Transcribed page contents
====
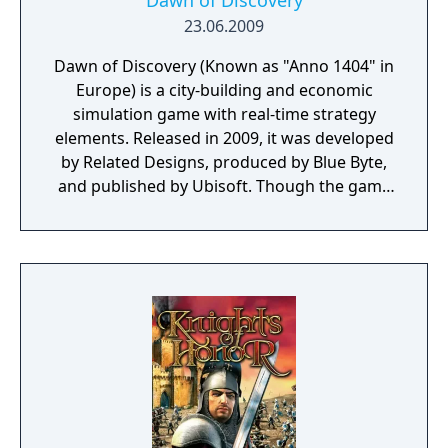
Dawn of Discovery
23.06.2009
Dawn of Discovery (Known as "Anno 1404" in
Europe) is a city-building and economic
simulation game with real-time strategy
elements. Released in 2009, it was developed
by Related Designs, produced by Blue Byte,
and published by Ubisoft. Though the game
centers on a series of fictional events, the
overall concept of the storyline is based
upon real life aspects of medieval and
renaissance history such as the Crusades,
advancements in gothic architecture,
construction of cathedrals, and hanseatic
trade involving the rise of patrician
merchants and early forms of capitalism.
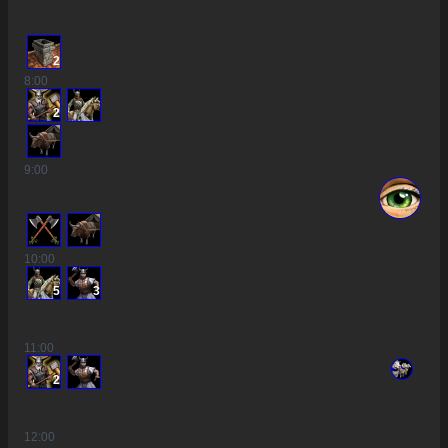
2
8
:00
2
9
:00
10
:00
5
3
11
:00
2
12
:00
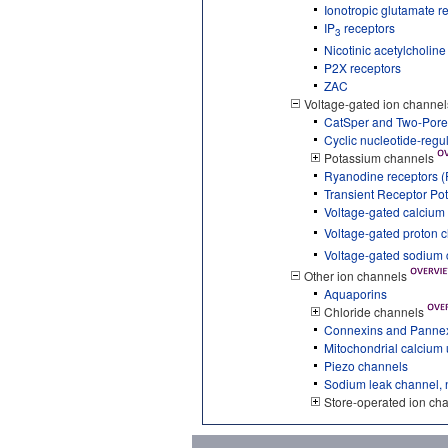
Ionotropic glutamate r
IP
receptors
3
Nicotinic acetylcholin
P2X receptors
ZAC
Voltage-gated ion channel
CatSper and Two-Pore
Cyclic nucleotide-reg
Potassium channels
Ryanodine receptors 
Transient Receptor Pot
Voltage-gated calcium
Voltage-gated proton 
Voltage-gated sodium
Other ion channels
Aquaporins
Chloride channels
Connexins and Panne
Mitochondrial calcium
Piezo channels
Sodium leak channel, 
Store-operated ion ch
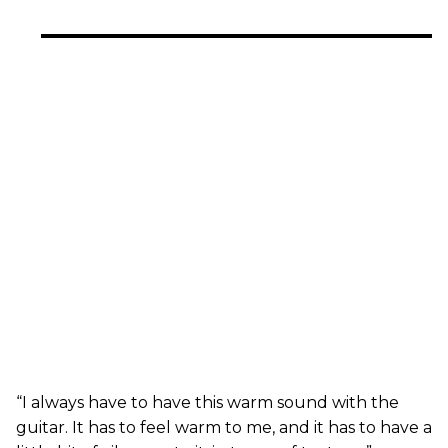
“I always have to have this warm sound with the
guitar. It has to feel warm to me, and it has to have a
====
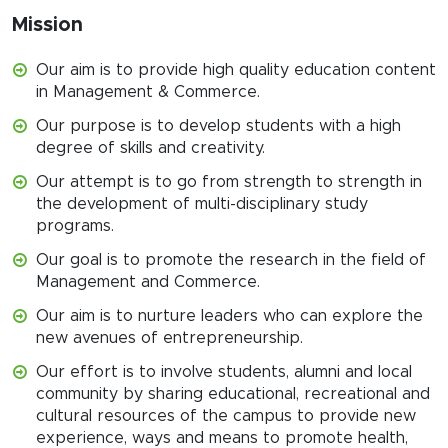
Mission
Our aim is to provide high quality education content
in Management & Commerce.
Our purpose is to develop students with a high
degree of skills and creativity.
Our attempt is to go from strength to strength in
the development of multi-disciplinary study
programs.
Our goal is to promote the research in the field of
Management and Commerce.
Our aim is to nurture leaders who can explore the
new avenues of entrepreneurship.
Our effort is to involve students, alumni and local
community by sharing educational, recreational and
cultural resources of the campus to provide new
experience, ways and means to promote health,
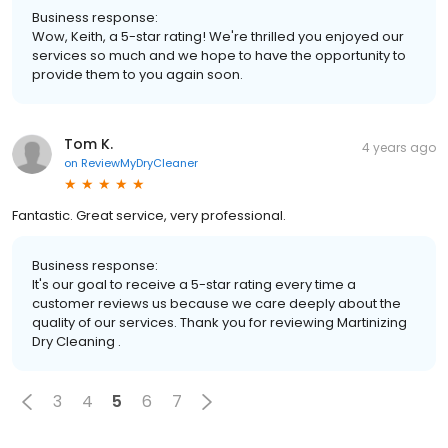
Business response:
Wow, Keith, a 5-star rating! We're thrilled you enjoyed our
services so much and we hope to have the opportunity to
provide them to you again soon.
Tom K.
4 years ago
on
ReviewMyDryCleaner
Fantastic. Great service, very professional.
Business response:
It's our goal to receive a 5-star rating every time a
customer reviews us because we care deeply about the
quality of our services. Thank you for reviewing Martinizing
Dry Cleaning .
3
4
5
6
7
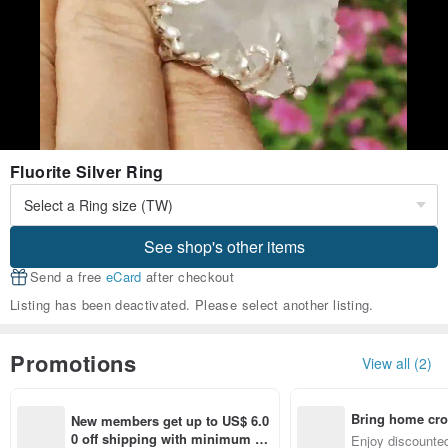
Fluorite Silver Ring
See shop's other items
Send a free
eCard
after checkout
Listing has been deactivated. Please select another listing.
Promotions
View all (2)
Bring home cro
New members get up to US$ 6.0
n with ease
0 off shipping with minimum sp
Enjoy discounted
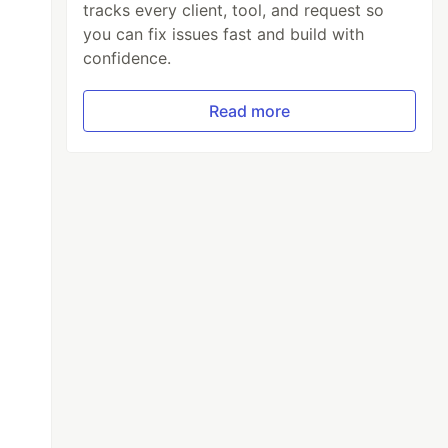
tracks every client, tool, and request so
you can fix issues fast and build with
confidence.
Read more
====
• **REQUEST**
Text only, no pictures: please print exactly the lines above from the line with "Piezo channels" up to and including the line with "guitar. It has", and nothing else.

• **SOLUTION TO THIS EXERCISE**
Piezo channels
Sodium leak channel, 
Store-operated ion ch
“I always have to have this warm sound with the
guitar. It has to feel warm to me, and it has to have a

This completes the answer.